Aux États-Unis, les concentrations de chlorure de vinyle dans l'air à l'intérieur de foyers situés à proximité de sites d'enfouissement pouvaient atteindre 1 mg/m3, et elles pouvaient dépasser la concentration maximale enregistrée dans l'air extérieur à proximité des sites d'enfouissement. Dans le cadre d'un programme de surveillance en Californie, on a recueilli 500 échantillons à 2 sites à l'extérieur et à 4 sites à l'intérieur dans la direction du vent par rapport à un site d'enfouissement, et on a constaté que les 120 échantillons renfermant la concentration la plus élevée de chlorure de vinyle (25 μg/m3) provenaient de l'intérieur de maisons (Little et coll., 1992). Une concentration moyenne de chlorure de vinyle de 4 ppb (10,4 μg/m3) et une concentration maximale de 9,3 ppb (24,2 μg/m3) ont été mesurées parmi plus de 500 échantillons provenant de 69 foyers près d'un site d'enfouissement utilisé pour la coélimination des déchets en Californie, tandis que les concentrations sur le site d'enfouissement se situaient entre 83 et 12 800 ppm (216 à 33 280 mg/m3) (Stephens et coll., 1986).

5.4 Sol

Pour caractériser les conditions ambiantes à l'échelle locale, le ministère de l'Environnement de l'Ontario a mesuré la concentration de chlorure de vinyle dans des échantillons de sol prélevés à des sites non touchés par des sources ponctuelles (MEO, 1997). On a établi à 0,003 µg/g la concentration de fond de chlorure de vinyle dans les sols à vocation agricole ou autre en Ontario, d'après la concentration correspondant au 90e centile des concentrations mesurées dans les échantillons de sol.

5.5 Exposition multivoies associée à l'eau potable

Un modèle pharmacocinétique à base physiologique (PBPK) a été élaboré d'après Clewell et coll. (2001, 2004) pour extrapoler les résultats de deux études sur l'exposition par voie orale à des doses élevées de chlorure de vinyle chez le rat (Feron et coll., 1981; Til et coll., 1991) au cas d'humains exposés à de faibles concentrations de chlorure de vinyle dans l'eau potable. Le modèle a également servi à calculer l'apport relatif (exprimé en litres équivalents ou L-eq) des voies d'exposition par absorption cutanée et par inhalation pendant un bain ou une douche.
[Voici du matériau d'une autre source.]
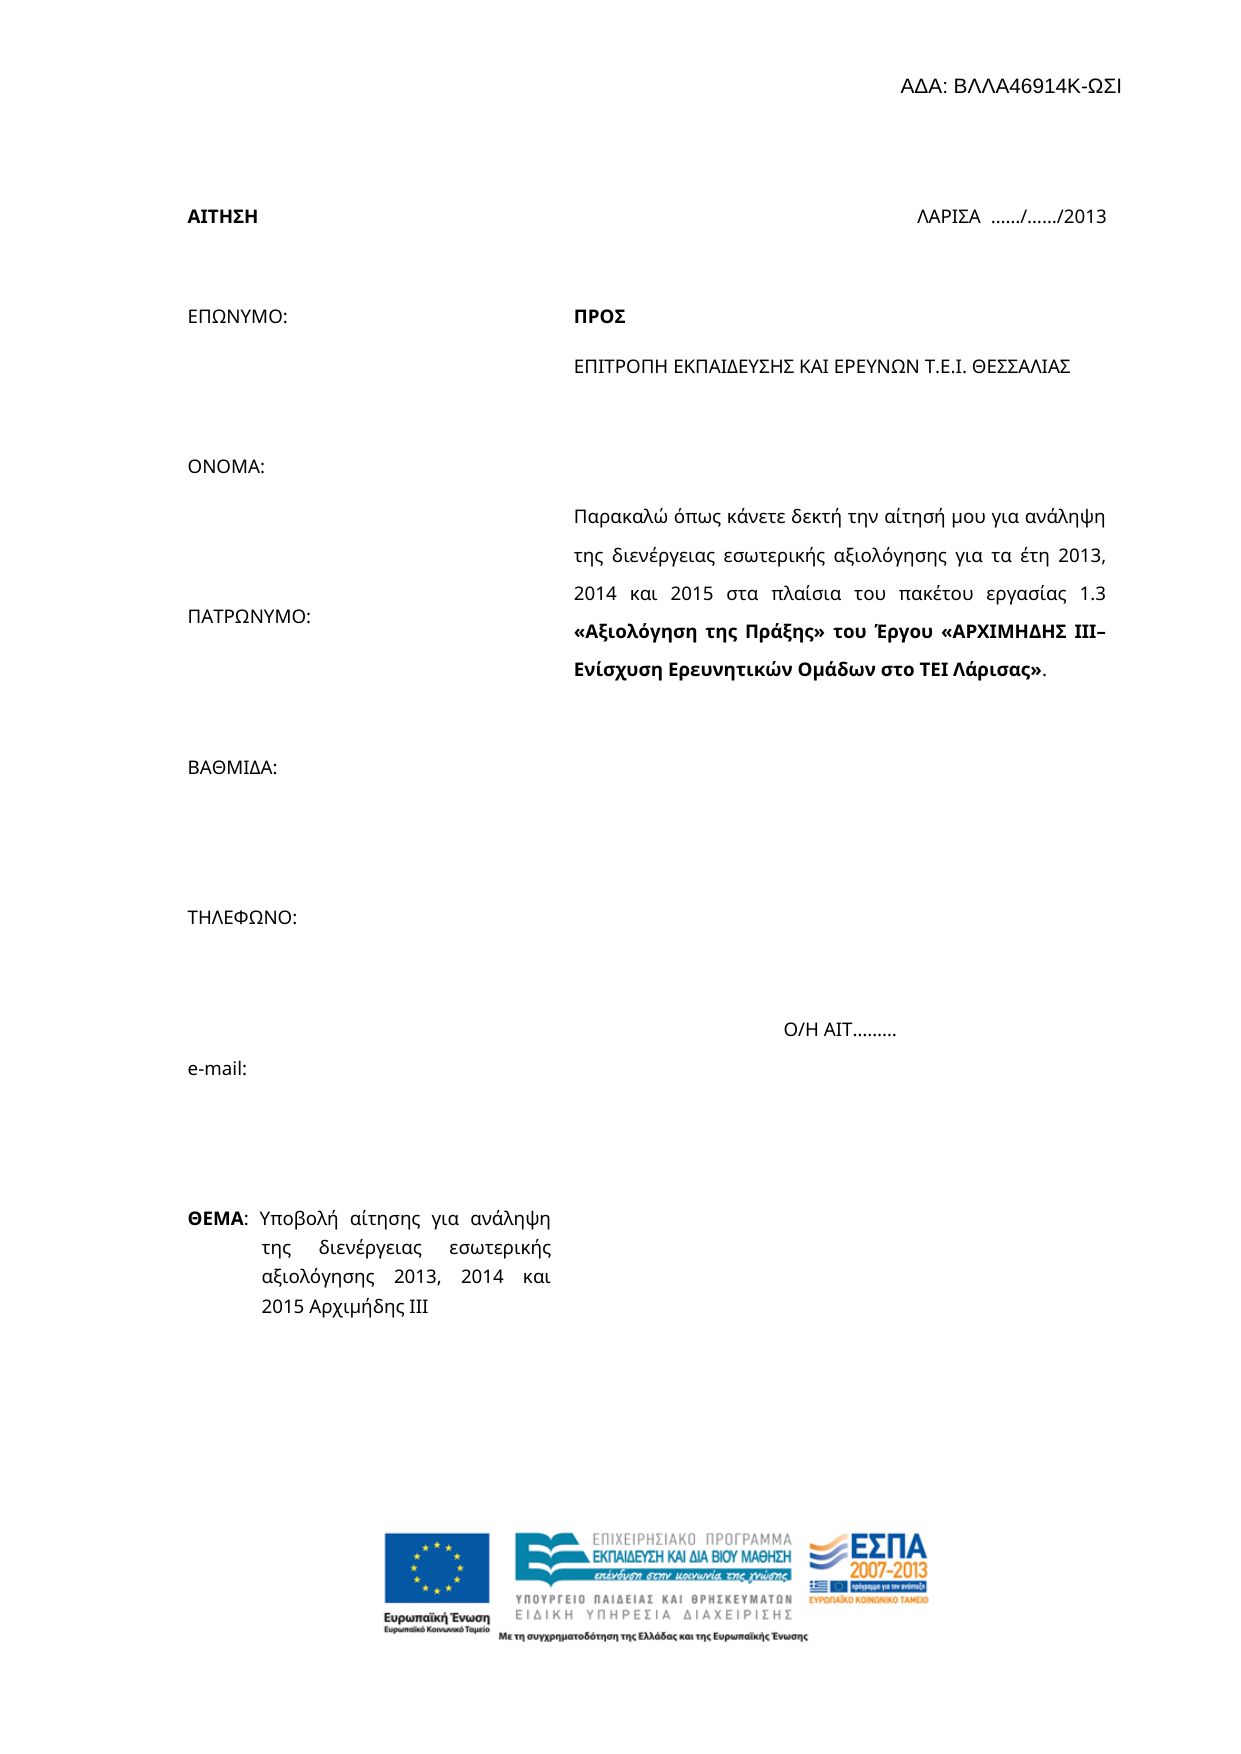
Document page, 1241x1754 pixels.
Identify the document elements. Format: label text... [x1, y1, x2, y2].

table_header ΑΙΤΗΣΗ ΕΠΩΝΥΜΟ: ΟΝΟΜΑ: ΠΑΤΡΩΝΥΜΟ: ΒΑΘΜΙΔΑ: ΤΗΛΕΦΩΝΟ: e-mail: ΘΕΜΑ: Υποβολή αίτησης για ανάληψη της διενέργειας εσωτερικής αξιολόγησης 2013, 2014 και 2015 Αρχιμήδης ΙΙΙ [176, 203, 562, 1493]
table_header ΛΑΡΙΣΑ ……/……/2013 ΠΡΟΣ ΕΠΙΤΡΟΠΗ ΕΚΠΑΙΔΕΥΣΗΣ ΚΑΙ ΕΡΕΥΝΩΝ Τ.Ε.Ι. ΘΕΣΣΑΛΙΑΣ Παρακαλώ όπως κάνετε δεκτή την αίτησή μου για ανάληψη της διενέργειας εσωτερικής αξιολόγησης για τα έτη 2013, 2014 και 2015 στα πλαίσια του πακέτου εργασίας 1.3 «Αξιολόγηση της Πράξης» του Έργου «ΑΡΧΙΜΗΔΗΣ ΙΙΙ– Ενίσχυση Ερευνητικών Ομάδων στο ΤΕΙ Λάρισας». Ο/Η ΑΙΤ……… [563, 203, 1118, 1493]
picture [377, 1525, 933, 1652]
En se fondant sur les doses externes produites par le modèle PBPK (voir les sections 8.4 et 10.1), on a obtenu la contribution en L-eq pour l'exposition par voie cutanée et par inhalation en appliquant le modèle à un scénario correspondant à un bain de 30 minutes. En comparant les doses internes générées par l'exposition par voie cutanée et par inhalation avec la dose interne associée à l'ingestion, on a déterminé que l'exposition par voie cutanée et par inhalation était de 1,9 L-eq et de 0,4 L-eq pour chacune de ces deux voies, respectivement. Si on ajoute à cela une consommation de 1,5 L d'eau potable par jour, valeur normale au Canada, l'exposition quotidienne totale au chlorure de vinyle par l'eau potable est estimée à 3,8 L-eq. Cette exposition quotidienne a été utilisée pour l'évaluation des risques de cancer et des autres risques à la section 10.